PASSAGE FOURNI:
++++++++
Troisièmement, la SAI n’a pas justifié sa décision en tenant compte des répercussions personnelles sur Mme Pepa. Si une décision entraîne des conséquences particulièrement graves pour une personne, le décideur a le fardeau plus lourd d’expliquer pourquoi sa décision reflète le mieux l’intention du législateur. Dans cette affaire, Mme Pepa serait séparée de sa famille pendant au moins cinq ans. La SAI n’a pas suffisamment pris en considération cette conséquence et n’a pas déterminé si celle-ci était justifiée et reflétait le mieux l’intention du Parlement.

Les juges Côté et O’Bonsawin, dissidentes, auraient conclu que la décision de la SAI était raisonnable. Selon elles, la SAI a appliqué de manière appropriée des précédents instructifs, dont certains aspects demeuraient pertinents pour l’interprétation du paragraphe 63(2) malgré les changements apportés au régime législatif applicable. La décision de la SAI était également conforme à ses propres décisions antérieures et « au principe le plus fondamental du droit de l’immigration » voulant que « les non‑citoyens n’aient pas un droit absolu d’entrer ou de demeurer au Canada »4.

Réparation : une seule interprétation raisonnable

Lorsqu’une décision est jugée déraisonnable, la cour de révision renvoie généralement l’affaire au décideur afin qu’il puisse réexaminer sa décision à la lumière des motifs donnés par la cour. Toutefois, s’il devient évident qu’il n’existe qu’une seule conclusion raisonnable, la cour de révision peut prendre la décision finale plutôt que de renvoyer l’affaire inutilement.
++++++++
DONNÉES FOURNIES:
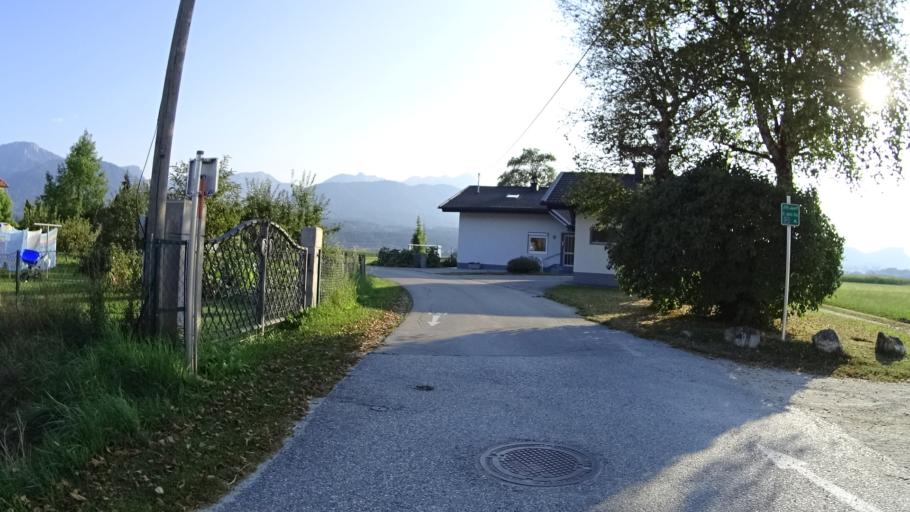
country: AT
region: Carinthia
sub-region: Politischer Bezirk Villach Land
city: Sankt Jakob
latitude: 46.5668
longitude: 14.0571
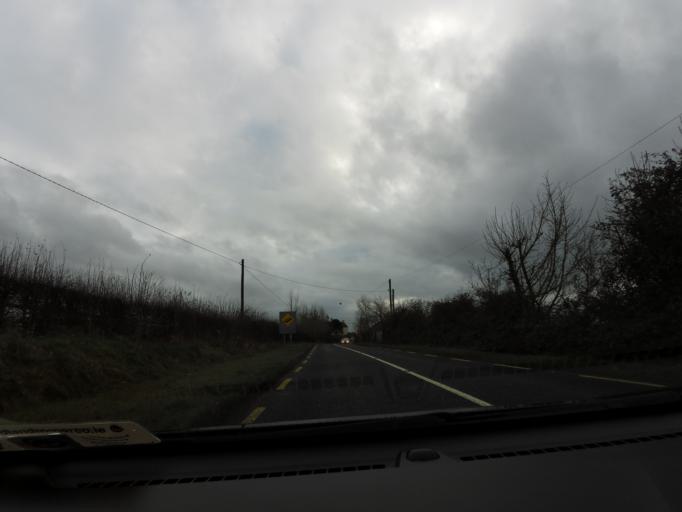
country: IE
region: Leinster
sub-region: Kilkenny
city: Kilkenny
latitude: 52.7094
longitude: -7.2791
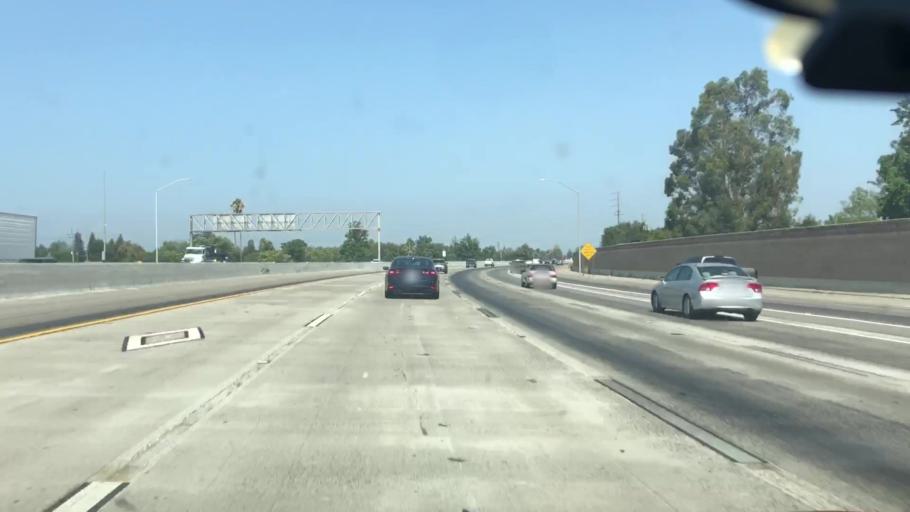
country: US
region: California
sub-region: San Joaquin County
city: Country Club
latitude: 37.9584
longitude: -121.3316
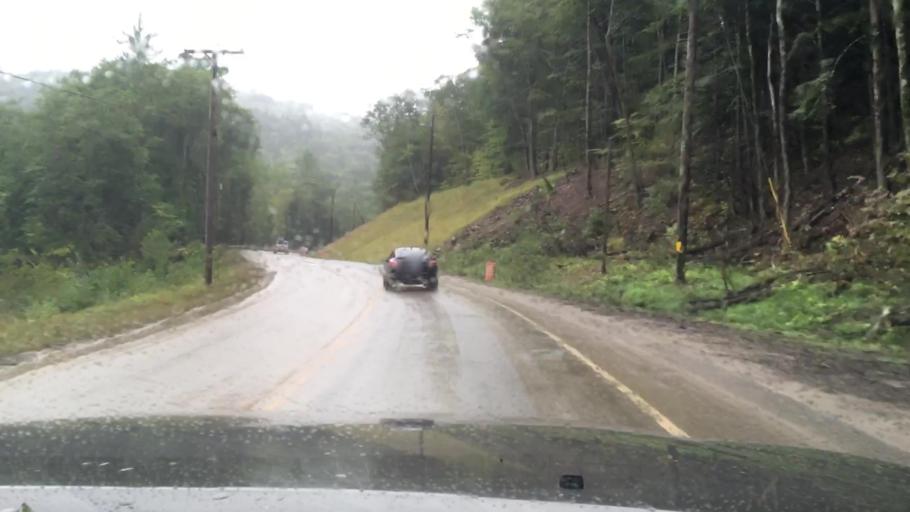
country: US
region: New Hampshire
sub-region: Cheshire County
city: Marlborough
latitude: 42.9779
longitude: -72.2055
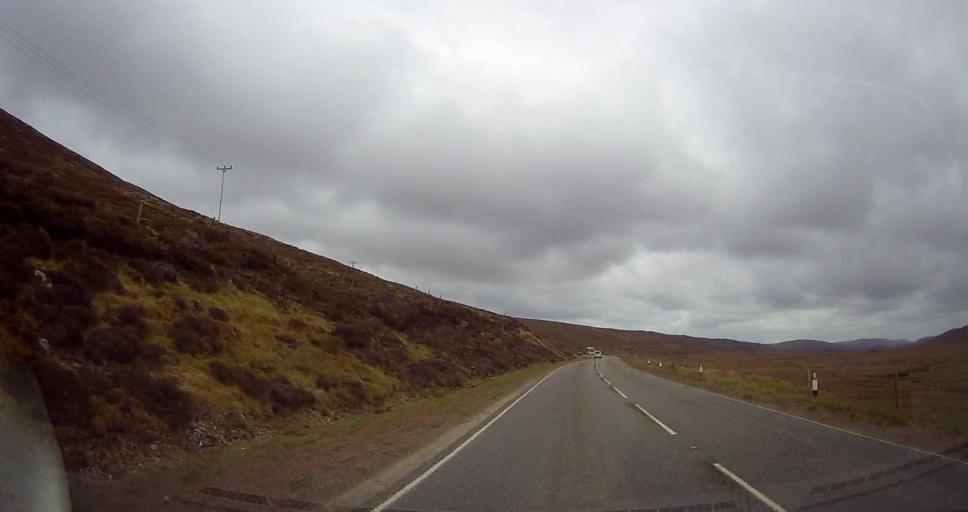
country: GB
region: Scotland
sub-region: Shetland Islands
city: Lerwick
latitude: 60.3110
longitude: -1.2464
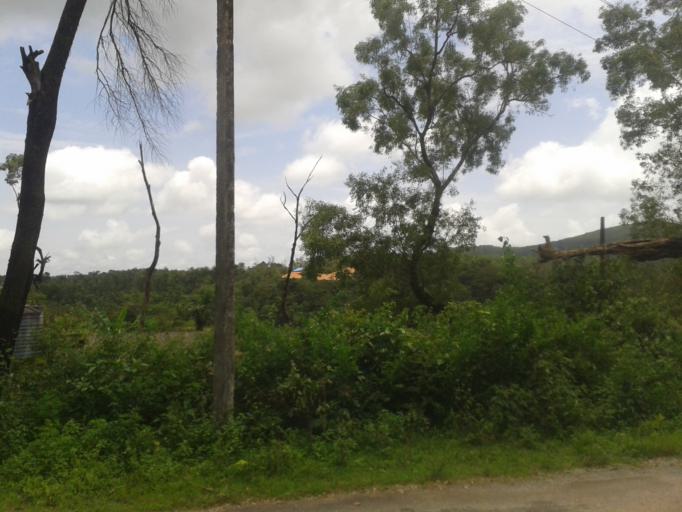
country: IN
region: Karnataka
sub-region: Chikmagalur
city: Mudigere
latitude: 12.9871
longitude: 75.6272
++++++++
D'après le passage fourni, pendant combien de temps au moins Mme Pepa serait-elle séparée de sa famille ?

Pendant au moins cinq ans.